Dr. Anna Lembke received her undergraduate degree in Humanities from Yale University and her medical degree from Stanford University. She is currently Professor and Medical Director of Addiction Medicine, Stanford University School of Medicine. She is also Program Director of the Stanford Addiction Medicine Fellowship, Chief of the Stanford Addiction Medicine Dual Diagnosis Clinic, and a diplomate of the American Board of Psychiatry and Neurology and the American Board of Addiction Medicine.

In 2016, she published "Drug Dealer, MD – How Doctors Were Duped, Patients Got Hooked, and Why It’s So Hard to Stop" (Johns Hopkins University Press, 2016), highlighted in the New York Times as one of the top five books to read to understand the opioid epidemic (Zuger, 2018).

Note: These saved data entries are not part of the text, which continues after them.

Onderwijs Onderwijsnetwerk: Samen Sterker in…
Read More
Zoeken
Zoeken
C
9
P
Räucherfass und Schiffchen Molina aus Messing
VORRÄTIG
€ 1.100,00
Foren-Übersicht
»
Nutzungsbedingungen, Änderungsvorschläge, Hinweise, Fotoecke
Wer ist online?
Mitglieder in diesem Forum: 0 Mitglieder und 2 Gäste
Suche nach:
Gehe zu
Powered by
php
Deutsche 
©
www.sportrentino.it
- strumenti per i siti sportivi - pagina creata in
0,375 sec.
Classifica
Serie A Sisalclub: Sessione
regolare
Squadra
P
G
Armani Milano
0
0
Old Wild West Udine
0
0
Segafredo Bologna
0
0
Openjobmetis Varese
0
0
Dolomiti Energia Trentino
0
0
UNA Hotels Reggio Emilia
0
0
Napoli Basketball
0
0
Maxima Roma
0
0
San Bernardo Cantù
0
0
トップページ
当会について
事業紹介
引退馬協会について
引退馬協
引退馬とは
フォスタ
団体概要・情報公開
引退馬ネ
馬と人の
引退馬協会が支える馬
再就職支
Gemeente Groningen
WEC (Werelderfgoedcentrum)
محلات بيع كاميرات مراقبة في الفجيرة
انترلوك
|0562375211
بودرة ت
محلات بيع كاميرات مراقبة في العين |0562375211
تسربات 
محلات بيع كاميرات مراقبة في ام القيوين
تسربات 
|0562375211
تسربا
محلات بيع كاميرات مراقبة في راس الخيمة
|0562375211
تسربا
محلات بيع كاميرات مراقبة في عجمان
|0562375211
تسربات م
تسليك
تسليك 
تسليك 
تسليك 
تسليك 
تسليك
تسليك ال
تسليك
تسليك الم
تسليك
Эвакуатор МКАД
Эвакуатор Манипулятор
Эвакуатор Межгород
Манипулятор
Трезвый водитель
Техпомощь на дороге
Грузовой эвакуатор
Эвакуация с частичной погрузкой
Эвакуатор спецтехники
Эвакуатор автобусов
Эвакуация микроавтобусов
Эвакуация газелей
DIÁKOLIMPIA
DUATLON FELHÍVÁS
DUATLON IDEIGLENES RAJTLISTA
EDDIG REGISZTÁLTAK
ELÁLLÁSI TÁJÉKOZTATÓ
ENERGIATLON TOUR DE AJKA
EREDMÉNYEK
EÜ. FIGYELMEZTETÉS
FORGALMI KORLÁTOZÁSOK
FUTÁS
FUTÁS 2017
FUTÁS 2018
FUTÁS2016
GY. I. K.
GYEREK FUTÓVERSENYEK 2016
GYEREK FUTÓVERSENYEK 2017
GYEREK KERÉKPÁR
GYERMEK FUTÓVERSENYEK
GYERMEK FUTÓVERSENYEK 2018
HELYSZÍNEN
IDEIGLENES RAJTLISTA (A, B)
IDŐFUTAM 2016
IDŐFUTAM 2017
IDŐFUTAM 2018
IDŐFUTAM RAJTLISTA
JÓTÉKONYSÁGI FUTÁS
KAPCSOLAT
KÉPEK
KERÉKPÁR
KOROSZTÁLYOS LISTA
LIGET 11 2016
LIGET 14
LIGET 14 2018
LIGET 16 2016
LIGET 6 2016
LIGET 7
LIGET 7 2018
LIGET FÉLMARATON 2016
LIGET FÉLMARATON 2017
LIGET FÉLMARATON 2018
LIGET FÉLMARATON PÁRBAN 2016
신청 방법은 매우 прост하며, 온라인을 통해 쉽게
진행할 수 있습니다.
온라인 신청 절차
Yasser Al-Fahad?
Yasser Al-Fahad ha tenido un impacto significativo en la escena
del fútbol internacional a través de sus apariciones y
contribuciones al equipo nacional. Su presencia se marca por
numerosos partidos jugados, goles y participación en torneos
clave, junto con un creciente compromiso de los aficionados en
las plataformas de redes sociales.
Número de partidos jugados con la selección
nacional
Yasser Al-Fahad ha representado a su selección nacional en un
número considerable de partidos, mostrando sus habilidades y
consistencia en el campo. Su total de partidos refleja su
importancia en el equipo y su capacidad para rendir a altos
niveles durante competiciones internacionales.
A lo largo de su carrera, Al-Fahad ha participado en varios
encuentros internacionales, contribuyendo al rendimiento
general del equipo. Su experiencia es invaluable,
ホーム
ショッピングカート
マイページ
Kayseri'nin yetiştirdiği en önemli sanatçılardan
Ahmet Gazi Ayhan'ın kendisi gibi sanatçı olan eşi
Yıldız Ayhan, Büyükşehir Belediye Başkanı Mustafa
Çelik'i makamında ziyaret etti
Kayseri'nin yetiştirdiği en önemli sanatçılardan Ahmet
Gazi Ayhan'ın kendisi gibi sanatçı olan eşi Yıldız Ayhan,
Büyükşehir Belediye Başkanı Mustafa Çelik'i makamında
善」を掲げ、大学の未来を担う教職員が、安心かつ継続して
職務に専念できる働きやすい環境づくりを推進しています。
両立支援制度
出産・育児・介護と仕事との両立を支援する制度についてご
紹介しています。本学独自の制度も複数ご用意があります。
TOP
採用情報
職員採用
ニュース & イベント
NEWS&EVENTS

Dr. Lembke appeared in the Netflix documentary The Social Dilemma, an unvarnished look at the impact of social media on our lives.

Her latest book, "Dopamine Nation: Finding Balance in the Age of Indulgence" (Dutton/Penguin Random House, August 2021) was an instant New York Times and Los Angeles Times bestseller and has been translated into 30 languages. It combines the neuroscience of addiction with the wisdom of recovery to explore the problem of compulsive overconsumption in a dopamine-overloaded world.